The shootings began on Oct. 16, and at least 22 occurred through Oct. 18. The next two shootings took place between 11:40 a.m. and 12:20 p.m. on Oct. 27.

Police have received more than 600 tips overall, and more than 100 investigators are working on the case, according to a press release from the Ingham County Sheriff’s Office.

Although police identified two vehicles of interest — either a dark 1998 Oldsmobile Alero or a 1998 Toyota Camry — and a sketch of a suspect for the shootings from Oct. 16-18, Wriggelsworth said police do not have a vehicle description for the shootings Saturday.

Wriggelsworth also said police are unsure if the suspect is working alone, or if he was in a vehicle on the expressway or if he was standing on an overpass.

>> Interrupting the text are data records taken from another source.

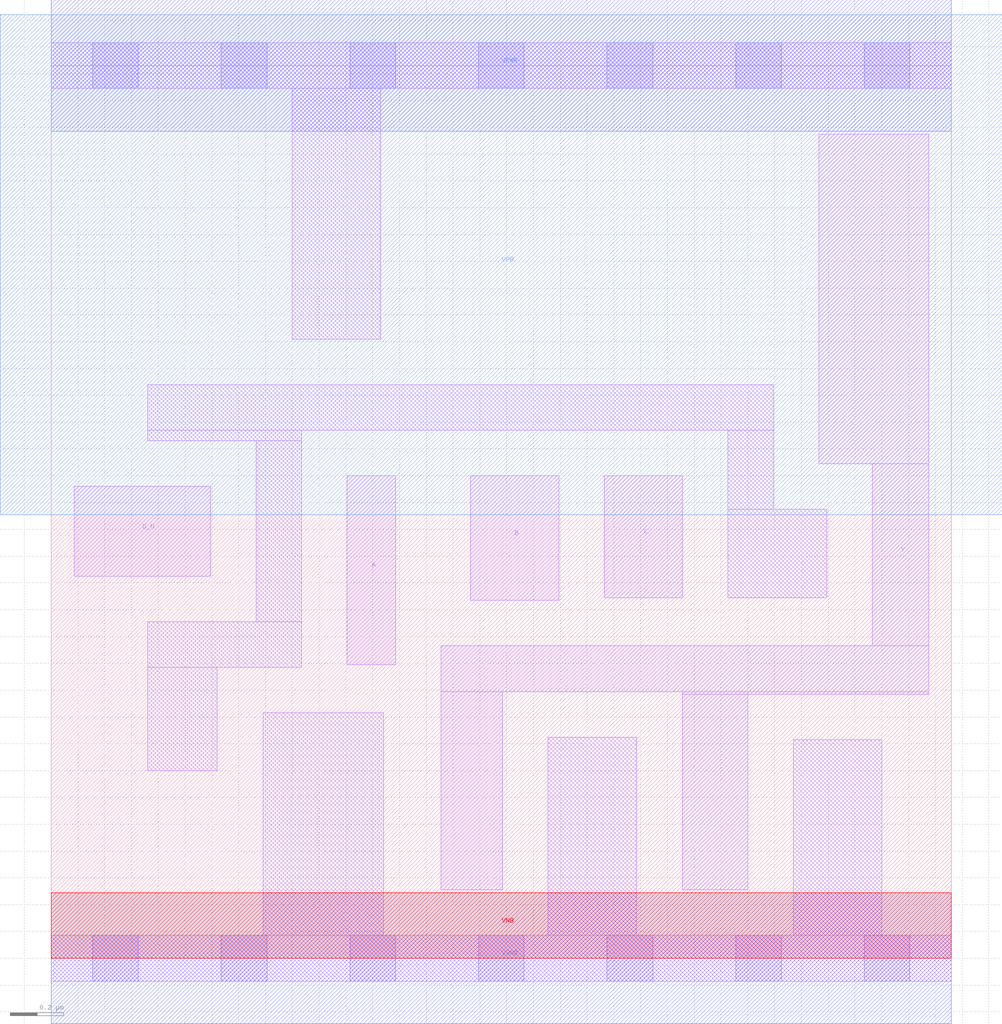
<source format=lef>
# Copyright 2020 The SkyWater PDK Authors
#
# Licensed under the Apache License, Version 2.0 (the "License");
# you may not use this file except in compliance with the License.
# You may obtain a copy of the License at
#
#     https://www.apache.org/licenses/LICENSE-2.0
#
# Unless required by applicable law or agreed to in writing, software
# distributed under the License is distributed on an "AS IS" BASIS,
# WITHOUT WARRANTIES OR CONDITIONS OF ANY KIND, either express or implied.
# See the License for the specific language governing permissions and
# limitations under the License.
#
# SPDX-License-Identifier: Apache-2.0

VERSION 5.7 ;
  NOWIREEXTENSIONATPIN ON ;
  DIVIDERCHAR "/" ;
  BUSBITCHARS "[]" ;
MACRO sky130_fd_sc_lp__nor4b_1
  CLASS CORE ;
  FOREIGN sky130_fd_sc_lp__nor4b_1 ;
  ORIGIN  0.000000  0.000000 ;
  SIZE  3.360000 BY  3.330000 ;
  SYMMETRY X Y R90 ;
  SITE unit ;
  PIN A
    ANTENNAGATEAREA  0.315000 ;
    DIRECTION INPUT ;
    USE SIGNAL ;
    PORT
      LAYER li1 ;
        RECT 1.105000 1.095000 1.285000 1.800000 ;
    END
  END A
  PIN B
    ANTENNAGATEAREA  0.315000 ;
    DIRECTION INPUT ;
    USE SIGNAL ;
    PORT
      LAYER li1 ;
        RECT 1.565000 1.335000 1.895000 1.800000 ;
    END
  END B
  PIN C
    ANTENNAGATEAREA  0.315000 ;
    DIRECTION INPUT ;
    USE SIGNAL ;
    PORT
      LAYER li1 ;
        RECT 2.065000 1.345000 2.355000 1.800000 ;
    END
  END C
  PIN D_N
    ANTENNAGATEAREA  0.126000 ;
    DIRECTION INPUT ;
    USE SIGNAL ;
    PORT
      LAYER li1 ;
        RECT 0.085000 1.425000 0.595000 1.760000 ;
    END
  END D_N
  PIN Y
    ANTENNADIFFAREA  0.886200 ;
    DIRECTION OUTPUT ;
    USE SIGNAL ;
    PORT
      LAYER li1 ;
        RECT 1.455000 0.255000 1.685000 0.995000 ;
        RECT 1.455000 0.995000 3.275000 1.165000 ;
        RECT 2.355000 0.255000 2.600000 0.985000 ;
        RECT 2.355000 0.985000 3.275000 0.995000 ;
        RECT 2.865000 1.845000 3.275000 3.075000 ;
        RECT 3.065000 1.165000 3.275000 1.845000 ;
    END
  END Y
  PIN VGND
    DIRECTION INOUT ;
    USE GROUND ;
    PORT
      LAYER met1 ;
        RECT 0.000000 -0.245000 3.360000 0.245000 ;
    END
  END VGND
  PIN VNB
    DIRECTION INOUT ;
    USE GROUND ;
    PORT
      LAYER pwell ;
        RECT 0.000000 0.000000 3.360000 0.245000 ;
    END
  END VNB
  PIN VPB
    DIRECTION INOUT ;
    USE POWER ;
    PORT
      LAYER nwell ;
        RECT -0.190000 1.655000 3.550000 3.520000 ;
    END
  END VPB
  PIN VPWR
    DIRECTION INOUT ;
    USE POWER ;
    PORT
      LAYER met1 ;
        RECT 0.000000 3.085000 3.360000 3.575000 ;
    END
  END VPWR
  OBS
    LAYER li1 ;
      RECT 0.000000 -0.085000 3.360000 0.085000 ;
      RECT 0.000000  3.245000 3.360000 3.415000 ;
      RECT 0.360000  0.700000 0.620000 1.085000 ;
      RECT 0.360000  1.085000 0.935000 1.255000 ;
      RECT 0.360000  1.930000 0.935000 1.970000 ;
      RECT 0.360000  1.970000 2.695000 2.140000 ;
      RECT 0.765000  1.255000 0.935000 1.930000 ;
      RECT 0.790000  0.085000 1.240000 0.915000 ;
      RECT 0.900000  2.310000 1.230000 3.245000 ;
      RECT 1.855000  0.085000 2.185000 0.825000 ;
      RECT 2.525000  1.345000 2.895000 1.675000 ;
      RECT 2.525000  1.675000 2.695000 1.970000 ;
      RECT 2.770000  0.085000 3.100000 0.815000 ;
    LAYER mcon ;
      RECT 0.155000 -0.085000 0.325000 0.085000 ;
      RECT 0.155000  3.245000 0.325000 3.415000 ;
      RECT 0.635000 -0.085000 0.805000 0.085000 ;
      RECT 0.635000  3.245000 0.805000 3.415000 ;
      RECT 1.115000 -0.085000 1.285000 0.085000 ;
      RECT 1.115000  3.245000 1.285000 3.415000 ;
      RECT 1.595000 -0.085000 1.765000 0.085000 ;
      RECT 1.595000  3.245000 1.765000 3.415000 ;
      RECT 2.075000 -0.085000 2.245000 0.085000 ;
      RECT 2.075000  3.245000 2.245000 3.415000 ;
      RECT 2.555000 -0.085000 2.725000 0.085000 ;
      RECT 2.555000  3.245000 2.725000 3.415000 ;
      RECT 3.035000 -0.085000 3.205000 0.085000 ;
      RECT 3.035000  3.245000 3.205000 3.415000 ;
  END
END sky130_fd_sc_lp__nor4b_1
END LIBRARY

</source>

Michigan State Police were in Brighton, Mich., this morning investigating an incident in which a woman’s windshield shattered from what she thought was a bullet at the I-96 and U.S. Route 23 corridors.

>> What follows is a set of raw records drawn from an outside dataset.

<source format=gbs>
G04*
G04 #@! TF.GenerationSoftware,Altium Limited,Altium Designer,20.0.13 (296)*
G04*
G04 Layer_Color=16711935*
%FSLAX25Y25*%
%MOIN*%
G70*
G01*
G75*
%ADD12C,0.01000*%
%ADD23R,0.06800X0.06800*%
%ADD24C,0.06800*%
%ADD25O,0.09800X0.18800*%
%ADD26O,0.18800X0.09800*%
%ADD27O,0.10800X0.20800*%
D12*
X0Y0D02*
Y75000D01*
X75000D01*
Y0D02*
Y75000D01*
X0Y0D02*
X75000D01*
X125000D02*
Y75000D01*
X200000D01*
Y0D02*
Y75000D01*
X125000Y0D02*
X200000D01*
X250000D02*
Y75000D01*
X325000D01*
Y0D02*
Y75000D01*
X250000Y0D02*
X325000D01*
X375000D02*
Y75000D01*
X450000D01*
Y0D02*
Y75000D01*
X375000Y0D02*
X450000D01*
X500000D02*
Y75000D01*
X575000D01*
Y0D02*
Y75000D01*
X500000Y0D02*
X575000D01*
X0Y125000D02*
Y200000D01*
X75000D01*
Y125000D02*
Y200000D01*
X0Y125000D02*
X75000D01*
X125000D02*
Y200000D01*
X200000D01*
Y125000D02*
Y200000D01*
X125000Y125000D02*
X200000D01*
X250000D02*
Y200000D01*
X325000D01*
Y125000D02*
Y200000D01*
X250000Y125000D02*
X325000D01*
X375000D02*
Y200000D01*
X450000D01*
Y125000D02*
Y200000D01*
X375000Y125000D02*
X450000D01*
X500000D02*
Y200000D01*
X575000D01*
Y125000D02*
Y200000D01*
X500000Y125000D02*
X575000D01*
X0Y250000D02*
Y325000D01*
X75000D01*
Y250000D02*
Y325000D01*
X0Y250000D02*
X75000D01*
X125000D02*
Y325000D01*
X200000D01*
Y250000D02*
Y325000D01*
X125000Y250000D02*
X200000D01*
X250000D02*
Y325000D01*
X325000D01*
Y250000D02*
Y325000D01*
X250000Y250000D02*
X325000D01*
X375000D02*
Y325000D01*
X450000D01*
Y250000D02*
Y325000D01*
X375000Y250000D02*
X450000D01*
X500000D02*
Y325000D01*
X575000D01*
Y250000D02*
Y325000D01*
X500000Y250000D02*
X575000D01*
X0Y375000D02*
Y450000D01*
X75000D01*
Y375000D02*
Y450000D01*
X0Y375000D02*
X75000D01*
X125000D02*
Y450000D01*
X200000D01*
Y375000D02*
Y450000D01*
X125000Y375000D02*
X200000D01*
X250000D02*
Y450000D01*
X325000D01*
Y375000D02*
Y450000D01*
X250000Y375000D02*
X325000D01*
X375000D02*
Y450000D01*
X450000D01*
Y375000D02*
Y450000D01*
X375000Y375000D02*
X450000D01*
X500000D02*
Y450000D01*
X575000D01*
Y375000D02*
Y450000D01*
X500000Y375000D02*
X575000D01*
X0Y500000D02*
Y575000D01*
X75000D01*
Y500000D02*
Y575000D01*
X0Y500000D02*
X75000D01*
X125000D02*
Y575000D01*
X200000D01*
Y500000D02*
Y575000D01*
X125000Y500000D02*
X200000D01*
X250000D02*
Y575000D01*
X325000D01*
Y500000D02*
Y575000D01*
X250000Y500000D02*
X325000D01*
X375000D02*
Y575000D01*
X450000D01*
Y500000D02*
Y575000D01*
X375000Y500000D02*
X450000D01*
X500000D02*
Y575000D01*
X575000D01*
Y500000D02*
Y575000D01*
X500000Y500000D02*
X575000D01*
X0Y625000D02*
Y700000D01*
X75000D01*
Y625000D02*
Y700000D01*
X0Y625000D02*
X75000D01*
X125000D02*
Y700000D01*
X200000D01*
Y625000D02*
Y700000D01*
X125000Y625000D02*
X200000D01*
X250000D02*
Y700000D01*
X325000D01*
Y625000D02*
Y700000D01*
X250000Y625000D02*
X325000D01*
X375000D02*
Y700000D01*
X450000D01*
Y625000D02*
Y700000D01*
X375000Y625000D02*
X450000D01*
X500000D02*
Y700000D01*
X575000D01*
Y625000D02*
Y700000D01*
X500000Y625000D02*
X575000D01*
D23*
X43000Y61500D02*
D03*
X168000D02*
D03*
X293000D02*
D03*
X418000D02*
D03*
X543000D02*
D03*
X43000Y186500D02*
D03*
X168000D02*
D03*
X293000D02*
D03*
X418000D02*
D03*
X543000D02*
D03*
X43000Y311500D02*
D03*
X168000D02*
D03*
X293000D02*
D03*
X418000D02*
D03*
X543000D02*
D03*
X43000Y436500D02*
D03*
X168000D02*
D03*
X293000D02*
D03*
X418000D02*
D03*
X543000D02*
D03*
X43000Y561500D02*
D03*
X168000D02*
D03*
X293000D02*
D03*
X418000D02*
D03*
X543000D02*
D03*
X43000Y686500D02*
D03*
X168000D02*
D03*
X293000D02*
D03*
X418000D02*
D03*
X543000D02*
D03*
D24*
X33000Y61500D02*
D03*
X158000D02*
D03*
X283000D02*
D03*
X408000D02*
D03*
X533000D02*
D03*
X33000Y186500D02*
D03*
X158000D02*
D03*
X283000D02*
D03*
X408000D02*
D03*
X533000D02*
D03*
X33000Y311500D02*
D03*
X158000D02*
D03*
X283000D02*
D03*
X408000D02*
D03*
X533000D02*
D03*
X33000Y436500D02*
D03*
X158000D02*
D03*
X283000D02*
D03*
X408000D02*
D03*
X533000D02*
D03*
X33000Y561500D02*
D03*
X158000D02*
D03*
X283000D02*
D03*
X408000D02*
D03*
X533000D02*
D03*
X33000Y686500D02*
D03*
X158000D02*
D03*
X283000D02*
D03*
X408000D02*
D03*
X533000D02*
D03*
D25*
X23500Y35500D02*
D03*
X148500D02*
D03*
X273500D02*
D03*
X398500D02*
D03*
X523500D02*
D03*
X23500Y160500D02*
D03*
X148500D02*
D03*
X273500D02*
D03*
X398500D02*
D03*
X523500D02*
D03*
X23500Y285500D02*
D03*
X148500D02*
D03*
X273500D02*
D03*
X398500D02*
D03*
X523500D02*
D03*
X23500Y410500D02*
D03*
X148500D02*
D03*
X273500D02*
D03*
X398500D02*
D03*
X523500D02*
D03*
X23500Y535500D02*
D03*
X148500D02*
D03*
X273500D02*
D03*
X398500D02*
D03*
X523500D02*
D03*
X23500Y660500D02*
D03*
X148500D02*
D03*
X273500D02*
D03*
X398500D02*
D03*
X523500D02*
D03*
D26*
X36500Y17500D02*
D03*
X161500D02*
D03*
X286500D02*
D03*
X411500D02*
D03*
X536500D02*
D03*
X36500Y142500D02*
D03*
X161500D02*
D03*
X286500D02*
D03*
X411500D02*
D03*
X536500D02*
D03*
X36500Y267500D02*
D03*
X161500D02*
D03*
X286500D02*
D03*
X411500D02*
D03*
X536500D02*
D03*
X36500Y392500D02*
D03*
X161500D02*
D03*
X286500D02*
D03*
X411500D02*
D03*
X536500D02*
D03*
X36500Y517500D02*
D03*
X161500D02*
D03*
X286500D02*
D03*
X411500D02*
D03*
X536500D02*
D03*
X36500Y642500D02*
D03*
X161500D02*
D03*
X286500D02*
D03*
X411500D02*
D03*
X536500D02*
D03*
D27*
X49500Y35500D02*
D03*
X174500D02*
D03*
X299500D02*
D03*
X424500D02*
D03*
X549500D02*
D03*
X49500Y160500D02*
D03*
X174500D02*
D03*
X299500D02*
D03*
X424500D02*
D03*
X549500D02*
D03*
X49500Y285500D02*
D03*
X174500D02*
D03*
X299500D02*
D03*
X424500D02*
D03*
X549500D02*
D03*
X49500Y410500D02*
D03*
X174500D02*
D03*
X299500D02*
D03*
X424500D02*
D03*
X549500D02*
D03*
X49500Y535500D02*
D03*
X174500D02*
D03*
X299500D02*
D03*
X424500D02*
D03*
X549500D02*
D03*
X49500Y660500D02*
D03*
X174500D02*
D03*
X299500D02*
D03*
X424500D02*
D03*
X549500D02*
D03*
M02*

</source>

But police confirmed the woman’s shattered windshield was not caused by a bullet, and the incident was not connected to a series of highway shootings that have occurred along the I-96 and M-52 highways, WLNS-TV reported.

James Madison freshman Luke Dzwonkowski was driving south along I-96 with his brother, State News design editor Drew Dzwonkowski, around 5 p.m. Saturday and drove past police searching areas around the highway, he said.

“Heading north on the other side of the road, there were no cars at all, and about every half-mile there was a cop and a dog,” Luke Dzwonkowski said. “For literally five miles of road, there were no cars on the north side.”

He said there were at least three miles of cars backed up along the north side of the highway Saturday after the shootings, and police appeared to be funneling cars off of the highway.

There was so much traffic on the highway heading north, Dzwonkowski said he thought there was a “big disaster.”
“Toward the end of the backup, people waiting there saw there (was) no end in sight; there were people driving south on the north side of the road,” he said. “It was surreal.”

Luke Dzwonkowski said he was not aware of the shootings while he was driving.

Once he was off the highway, he and his brother saw that police were investigating shootings, he said.

“It is kind of a scary idea that the guy is still out there,” Luke Dzwonkowski said, adding that he and his brother drove along I-96 when they came back to MSU.